Au nom du groupe MoDem, je veux vous remercier pour vos mots de sympathie et d'accompagnement prononcés à l'égard de Marielle de Sarnez, auxquels bien évidement je me joins. Je pense qu'il ne faut pas se voiler la face, ce projet de loi revêt avant tout une dimension symbolique. Mais ce texte est aussi et surtout de nature à ouvrir une refondation profonde de notre histoire et de nos rapports avec les pays auxquels nous lie un passé colonial. Félicitons-nous aussi du chemin parcouru en quelques années sous l'impulsion du président de la République. Nous nous souvenons que Jean-Marc Ayrault, alors ministre des affaires étrangères, avait balayé les demandes de restitution formulées par le Bénin en 2016, en se réfugiant derrière la complexité des règles du code civil et du code du patrimoine. Vous avez cité à plusieurs reprises le discours de Ouagadougou de 2017 du président de la République lors duquel il avait déclaré que le patrimoine africain devait être mis en valeur à Paris, mais aussi à Dakar, à Lagos, à Cotonou, et que d'ici cinq ans, les conditions devaient être réunies afin de permettre des restitutions temporaires ou définitives du patrimoine africain. Il faut donc reconnaitre, je veux ici le souligner, un courage politique inédit du président de la République qui transparaît dans virage radical opéré lors de son discours.

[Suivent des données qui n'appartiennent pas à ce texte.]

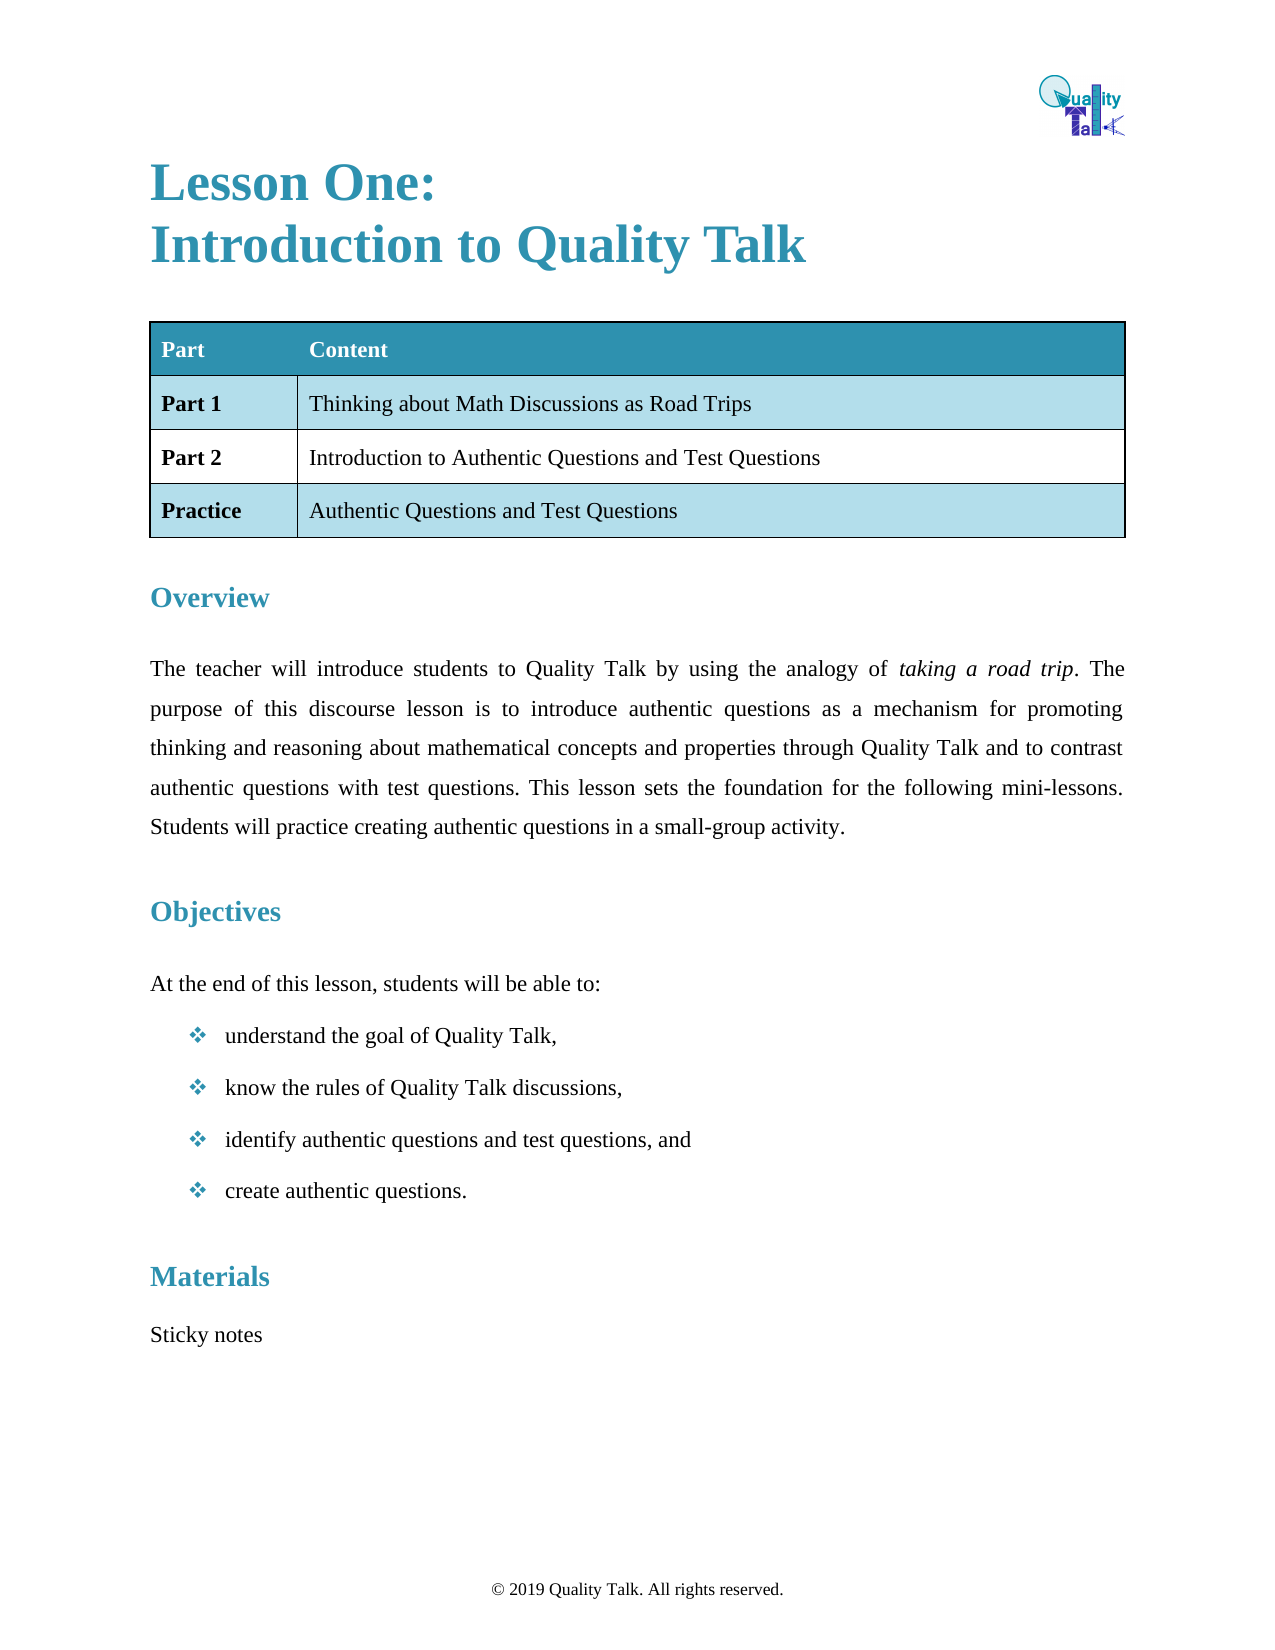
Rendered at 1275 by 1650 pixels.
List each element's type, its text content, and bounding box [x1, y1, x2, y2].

list know the rules of Quality Talk discussions, [187, 1074, 1125, 1100]
list create authentic questions. [187, 1178, 1125, 1204]
table_header Part [151, 323, 298, 375]
subtitle Objectives [150, 894, 1125, 928]
text Sticky notes [150, 1322, 1125, 1348]
subtitle Overview [150, 580, 1125, 613]
table_cell Practice [151, 484, 297, 537]
table_cell Thinking about Math Discussions as Road Trips [298, 376, 1124, 429]
table_cell Introduction to Authentic Questions and Test Questions [298, 430, 1124, 483]
table_header Content [298, 323, 1124, 375]
picture [1038, 75, 1125, 137]
text At the end of this lesson, students will be able to: [150, 970, 1125, 996]
title Lesson One: [150, 150, 1125, 212]
title Introduction to Quality Talk [150, 212, 1125, 274]
table_cell Authentic Questions and Test Questions [298, 484, 1124, 537]
subtitle Materials [150, 1259, 1125, 1292]
list identify authentic questions and test questions, and [187, 1126, 1125, 1152]
list understand the goal of Quality Talk, [187, 1022, 1125, 1048]
table_cell Part 1 [151, 376, 297, 429]
text The teacher will introduce students to Quality Talk by using the analogy of taking a road trip. The purpose of this discourse lesson is to introduce authentic questions as a mechanism for promoting thinking and reasoning about mathematical concepts and properties through Quality Talk and to contrast authentic questions with test questions. This lesson sets the foundation for the following mini-lessons. Students will practice creating authentic questions in a small-group activity. [150, 655, 1125, 839]
table_cell Part 2 [151, 430, 297, 483]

De fait, ce texte n'apporte qu'une réponse immédiate, ponctuelle et très partielle à l'ambition du président et ce texte ne répond pas à ce stade à l'ambition exprimée, et que je partage. C'est la raison pour laquelle nous appelons non seulement à son adoption mais surtout à amplifier ce mouvement et à le rendre beaucoup plus ambitieux. Devra-t-on répéter à chaque fois ce mécanisme en écrivant et en votant un nouveau texte de loi ? Ce texte nous invite en effet à réfléchir à une loi cadre qui initierait une réforme du régime juridique de la restitution afin de le rendre plus lisible, plus fluide, et moins dépendant des aléas et des volontés politiques. Ce serait là la première pierre de la coopération nouvelle que nous appelons de nos vœux. C'est ainsi que nous pourrons répondre aux questions que pose ce texte au sujet du renforcement des musées africains, de la formation des conservateurs et des restaurateurs, de la facilitation des prêts, de la circulation et du dialogue de musée à musée, etc. Nous devons dépasser la notion de restitution pour fonder une politique partenariale sincère et équitable construite sur une confiance réciproque avec des États et des musées africains.

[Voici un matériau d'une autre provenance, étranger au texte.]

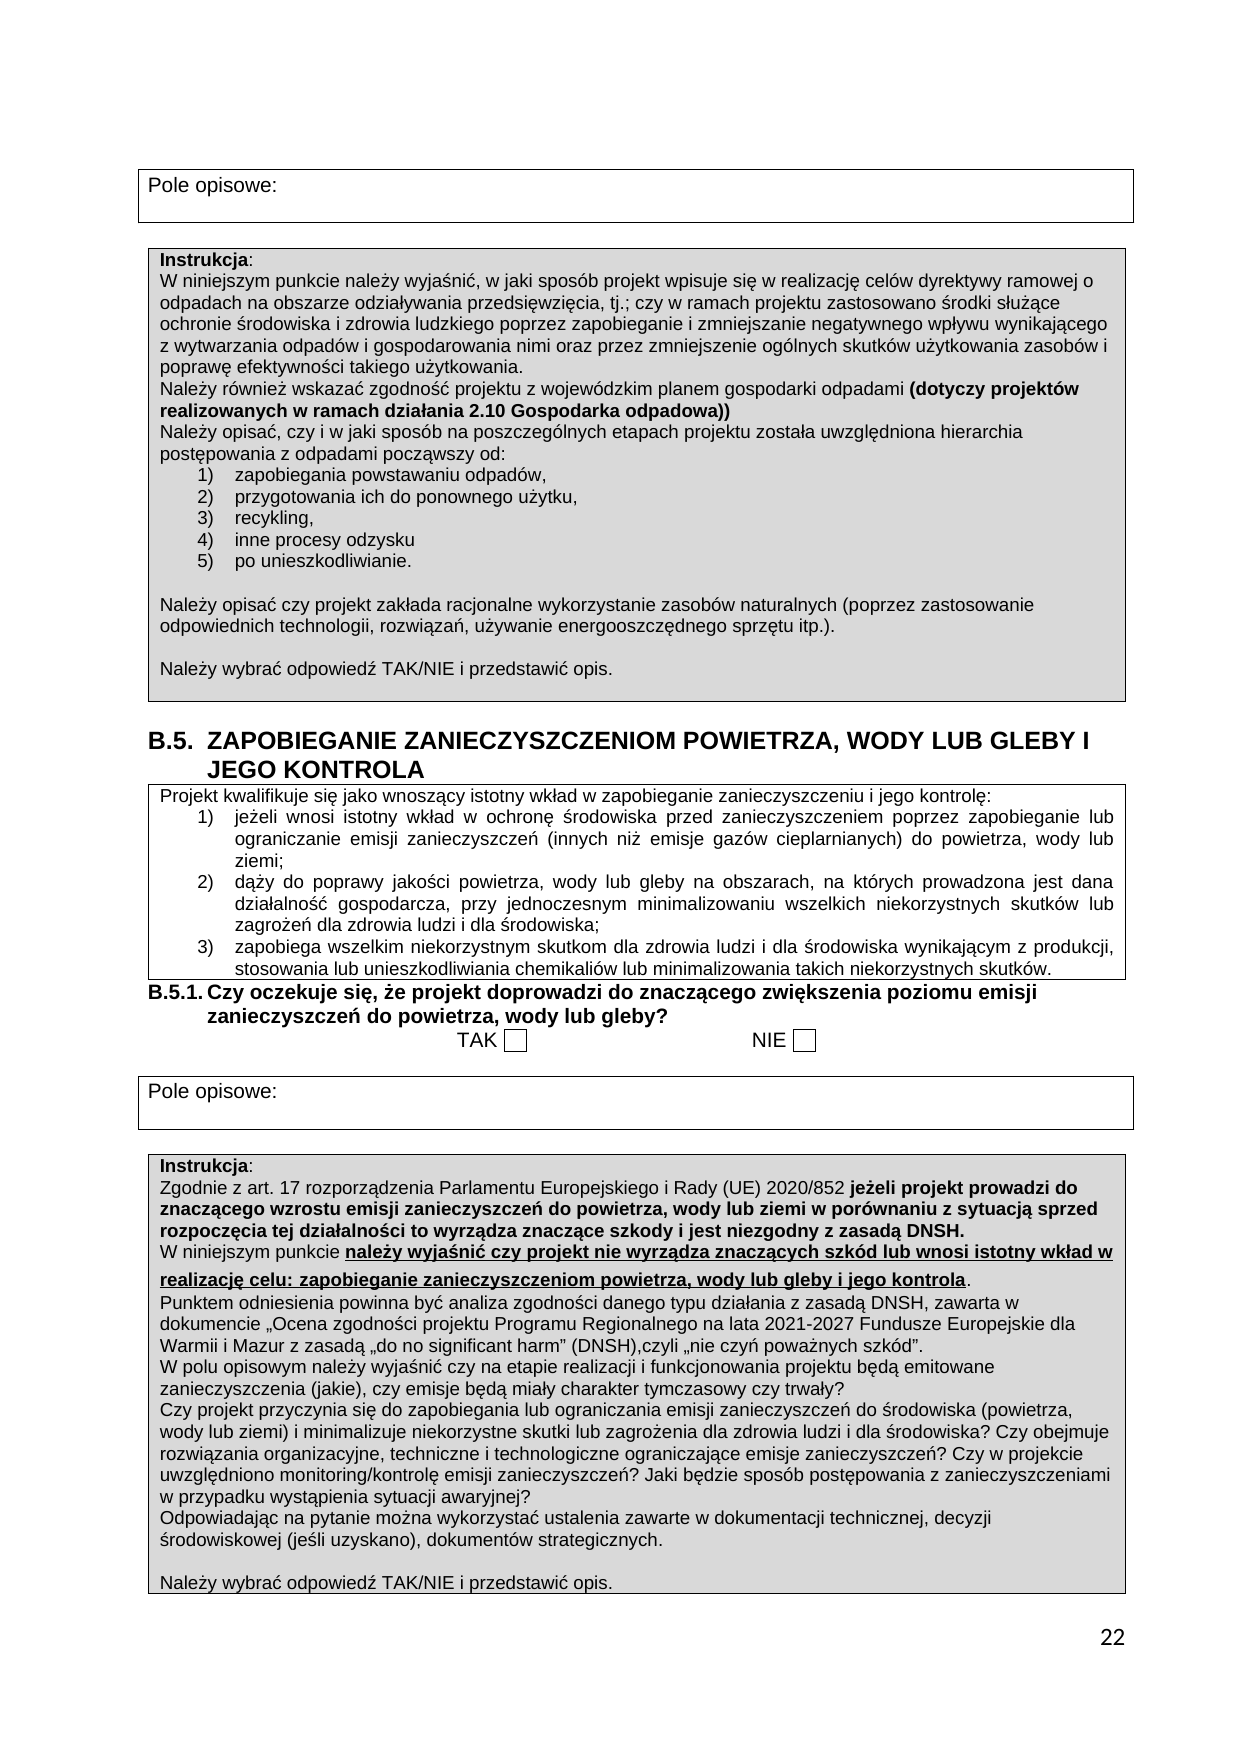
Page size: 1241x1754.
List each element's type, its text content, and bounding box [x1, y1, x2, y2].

table_header Projekt kwalifikuje się jako wnoszący istotny wkład w zapobieganie zanieczyszczeniu i jego kontrolę: jeżeli wnosi istotny wkład w ochronę środowiska przed zanieczyszczeniem poprzez zapobieganie lub ograniczanie emisji zanieczyszczeń (innych niż emisje gazów cieplarnianych) do powietrza, wody lub ziemi; dąży do poprawy jakości powietrza, wody lub gleby na obszarach, na których prowadzona jest dana działalność gospodarcza, przy jednoczesnym minimalizowaniu wszelkich niekorzystnych skutków lub zagrożeń dla zdrowia ludzi i dla środowiska; zapobiega wszelkim niekorzystnym skutkom dla zdrowia ludzi i dla środowiska wynikającym z produkcji, stosowania lub unieszkodliwiania chemikaliów lub minimalizowania takich niekorzystnych skutków. [149, 785, 1125, 979]
text Pole opisowe: [139, 1077, 1133, 1103]
table_header Instrukcja: Zgodnie z art. 17 rozporządzenia Parlamentu Europejskiego i Rady (UE) 2020/852 jeżeli projekt prowadzi do znaczącego wzrostu emisji zanieczyszczeń do powietrza, wody lub ziemi w porównaniu z sytuacją sprzed rozpoczęcia tej działalności to wyrządza znaczące szkody i jest niezgodny z zasadą DNSH. W niniejszym punkcie należy wyjaśnić czy projekt nie wyrządza znaczących szkód lub wnosi istotny wkład w realizację celu: zapobieganie zanieczyszczeniom powietrza, wody lub gleby i jego kontrola. Punktem odniesienia powinna być analiza zgodności danego typu działania z zasadą DNSH, zawarta w dokumencie „Ocena zgodności projektu Programu Regionalnego na lata 2021-2027 Fundusze Europejskie dla Warmii i Mazur z zasadą „do no significant harm” (DNSH),czyli „nie czyń poważnych szkód”. W polu opisowym należy wyjaśnić czy na etapie realizacji i funkcjonowania projektu będą emitowane zanieczyszczenia (jakie), czy emisje będą miały charakter tymczasowy czy trwały? Czy projekt przyczynia się do zapobiegania lub ograniczania emisji zanieczyszczeń do środowiska (powietrza, wody lub ziemi) i minimalizuje niekorzystne skutki lub zagrożenia dla zdrowia ludzi i dla środowiska? Czy obejmuje rozwiązania organizacyjne, techniczne i technologiczne ograniczające emisje zanieczyszczeń? Czy w projekcie uwzględniono monitoring/kontrolę emisji zanieczyszczeń? Jaki będzie sposób postępowania z zanieczyszczeniami w przypadku wystąpienia sytuacji awaryjnej? Odpowiadając na pytanie można wykorzystać ustalenia zawarte w dokumentacji technicznej, decyzji środowiskowej (jeśli uzyskano), dokumentów strategicznych. Należy wybrać odpowiedź TAK/NIE i przedstawić opis. [149, 1155, 1125, 1593]
text B.5. ZAPOBIEGANIE ZANIECZYSZCZENIOM POWIETRZA, WODY LUB GLEBY I JEGO KONTROLA [148, 726, 1125, 784]
table_header Instrukcja: W niniejszym punkcie należy wyjaśnić, w jaki sposób projekt wpisuje się w realizację celów dyrektywy ramowej o odpadach na obszarze odziaływania przedsięwzięcia, tj.; czy w ramach projektu zastosowano środki służące ochronie środowiska i zdrowia ludzkiego poprzez zapobieganie i zmniejszanie negatywnego wpływu wynikającego z wytwarzania odpadów i gospodarowania nimi oraz przez zmniejszenie ogólnych skutków użytkowania zasobów i poprawę efektywności takiego użytkowania. Należy również wskazać zgodność projektu z wojewódzkim planem gospodarki odpadami (dotyczy projektów realizowanych w ramach działania 2.10 Gospodarka odpadowa)) Należy opisać, czy i w jaki sposób na poszczególnych etapach projektu została uwzględniona hierarchia postępowania z odpadami począwszy od: zapobiegania powstawaniu odpadów, przygotowania ich do ponownego użytku, recykling, inne procesy odzysku po unieszkodliwianie. Należy opisać czy projekt zakłada racjonalne wykorzystanie zasobów naturalnych (poprzez zastosowanie odpowiednich technologii, rozwiązań, używanie energooszczędnego sprzętu itp.). Należy wybrać odpowiedź TAK/NIE i przedstawić opis. [149, 249, 1125, 701]
text B.5.1. Czy oczekuje się, że projekt doprowadzi do znaczącego zwiększenia poziomu emisji zanieczyszczeń do powietrza, wody lub gleby? [148, 980, 1125, 1028]
text TAK NIE [148, 1028, 1125, 1052]
text Pole opisowe: [139, 170, 1133, 196]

J'attire enfin votre attention sur l'indispensable suivi des œuvres restituées. Nous voyons les risques qui peuvent exister de perdre la trace de ces œuvres dans des pays soumis parfois à une instabilité politique importante et croissante. Des institutions comme l'UNESCO nous semblent particulièrement adaptées pour ce suivi.
Pour le groupe MoDem il semble urgent et nécessaire que nous nous saisissions de cette question. Nous pouvons le faire au moyen d'une mission dédiée ou d'un groupe de travail transpartisan qui, sur la rédaction d'un texte cadre, établirait une procédure claire et simplifiée pour de futures restitutions. Ce projet de loi aurait dû être l'occasion de poser les jalons d'une nouvelle doctrine de la politique française pour l'Afrique à travers la culture. Une doctrine à l'origine d'une nouvelle ère pour le chapitre, souvent critiquable, de la Françafrique.
Je tiens enfin à rappeler la portée universelle de ces œuvres. Quiconque s'est rendu au musée Jacques Chirac du Quai Branly a pu ressentir la profondeur humaine des objets dont nous parlons. C'est le sens même de la philosophie humaniste qui nous anime depuis des siècles : rendre accessible au plus grand nombre le legs artistique, culturel et spirituel de notre histoire, devenue nos histoires. L'initiative que nous nous apprêtons à voter aujourd'hui est décisive à bien des égards mais elle ne peut rester au stade de l'ébauche. C'est pourquoi nous appelons ici à lui donner sa pleine dimension.